◆ Data items ◆
-----

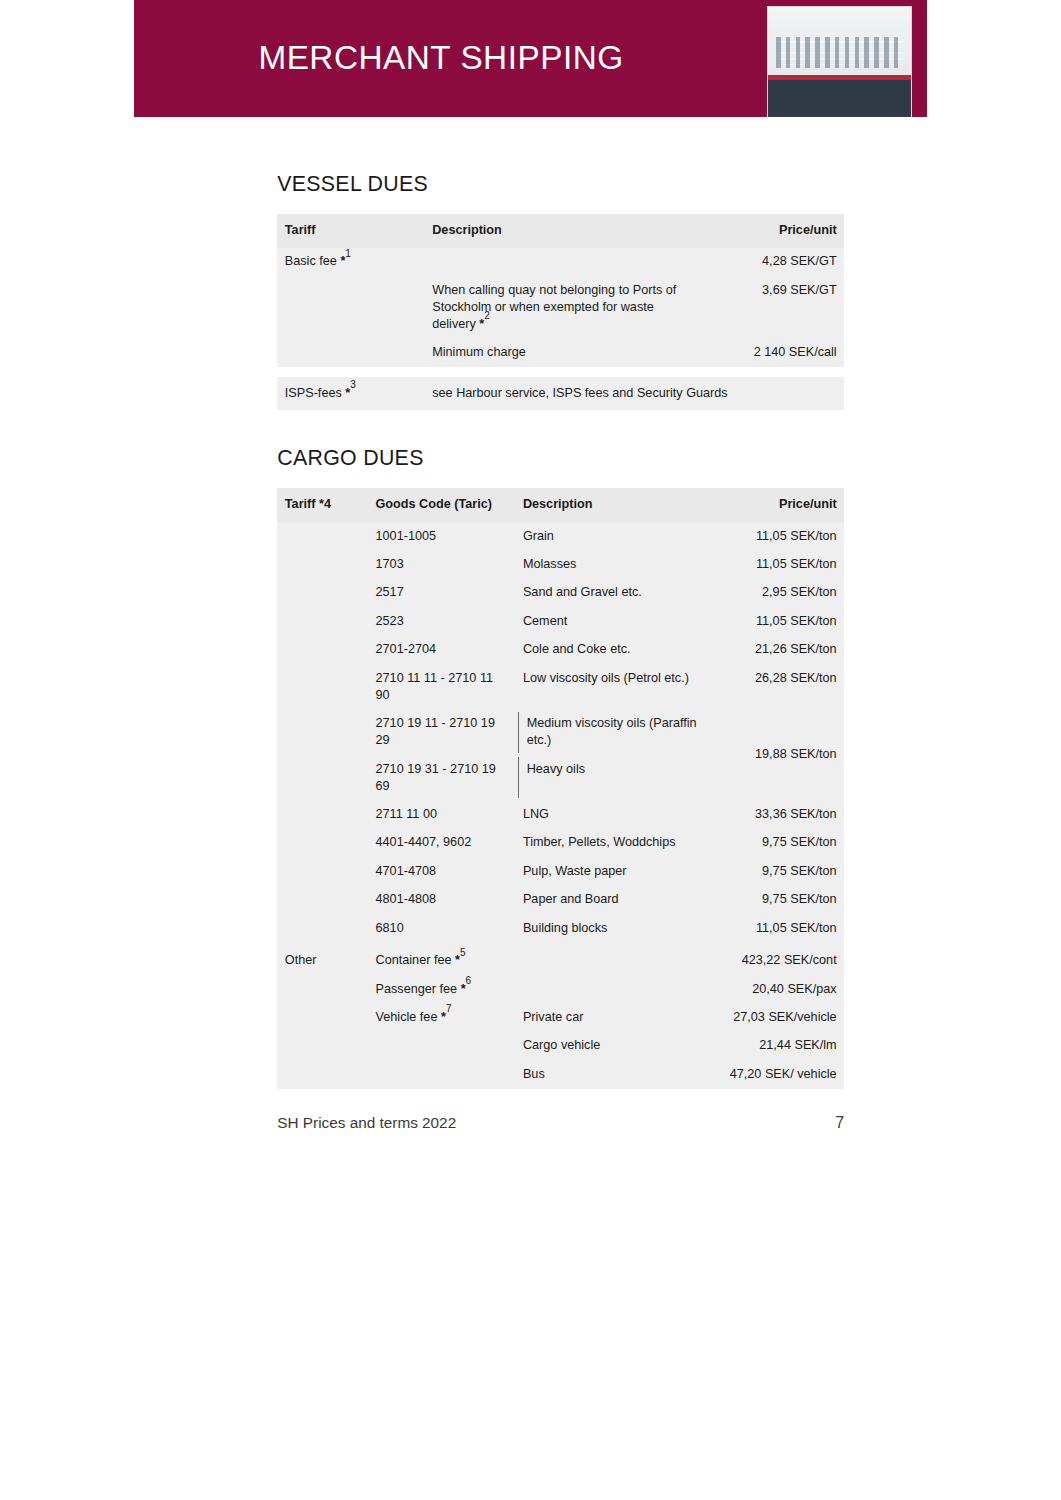MERCHANT SHIPPING
VESSEL DUES
| Tariff | Description | Price/unit |
| --- | --- | --- |
| Basic fee * 1 | | 4,28 SEK/GT |
| | When calling quay not belonging to Ports of Stockholm or when exempted for waste delivery * 2 | 3,69 SEK/GT |
| | Minimum charge | 2 140 SEK/call |
| ISPS-fees * 3 | see Harbour service, ISPS fees and Security Guards |
CARGO DUES
| Tariff *4 | Goods Code (Taric) | Description | Price/unit |
| --- | --- | --- | --- |
| | 1001-1005 | Grain | 11,05 SEK/ton |
| | 1703 | Molasses | 11,05 SEK/ton |
| | 2517 | Sand and Gravel etc. | 2,95 SEK/ton |
| | 2523 | Cement | 11,05 SEK/ton |
| | 2701-2704 | Cole and Coke etc. | 21,26 SEK/ton |
| | 2710 11 11 - 2710 11 90 | Low viscosity oils (Petrol etc.) | 26,28 SEK/ton |
| | 2710 19 11 - 2710 19 29 | Medium viscosity oils (Paraffin etc.) | 19,88 SEK/ton |
| | 2710 19 31 - 2710 19 69 | Heavy oils |
| | 2711 11 00 | LNG | 33,36 SEK/ton |
| | 4401-4407, 9602 | Timber, Pellets, Woddchips | 9,75 SEK/ton |
| | 4701-4708 | Pulp, Waste paper | 9,75 SEK/ton |
| | 4801-4808 | Paper and Board | 9,75 SEK/ton |
| | 6810 | Building blocks | 11,05 SEK/ton |
| Other | Container fee * 5 | | 423,22 SEK/cont |
| | Passenger fee * 6 | | 20,40 SEK/pax |
| | Vehicle fee * 7 | Private car | 27,03 SEK/vehicle |
| | | Cargo vehicle | 21,44 SEK/lm |
| | | Bus | 47,20 SEK/ vehicle |
SH Prices and terms 2022 7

-----

Output the lines from the one with "423,22 SEK/cont |" through the end of the records above, exactly, including both ends, and nothing besides.

| Other | Container fee * 5 | | 423,22 SEK/cont |
| | Passenger fee * 6 | | 20,40 SEK/pax |
| | Vehicle fee * 7 | Private car | 27,03 SEK/vehicle |
| | | Cargo vehicle | 21,44 SEK/lm |
| | | Bus | 47,20 SEK/ vehicle |
SH Prices and terms 2022 7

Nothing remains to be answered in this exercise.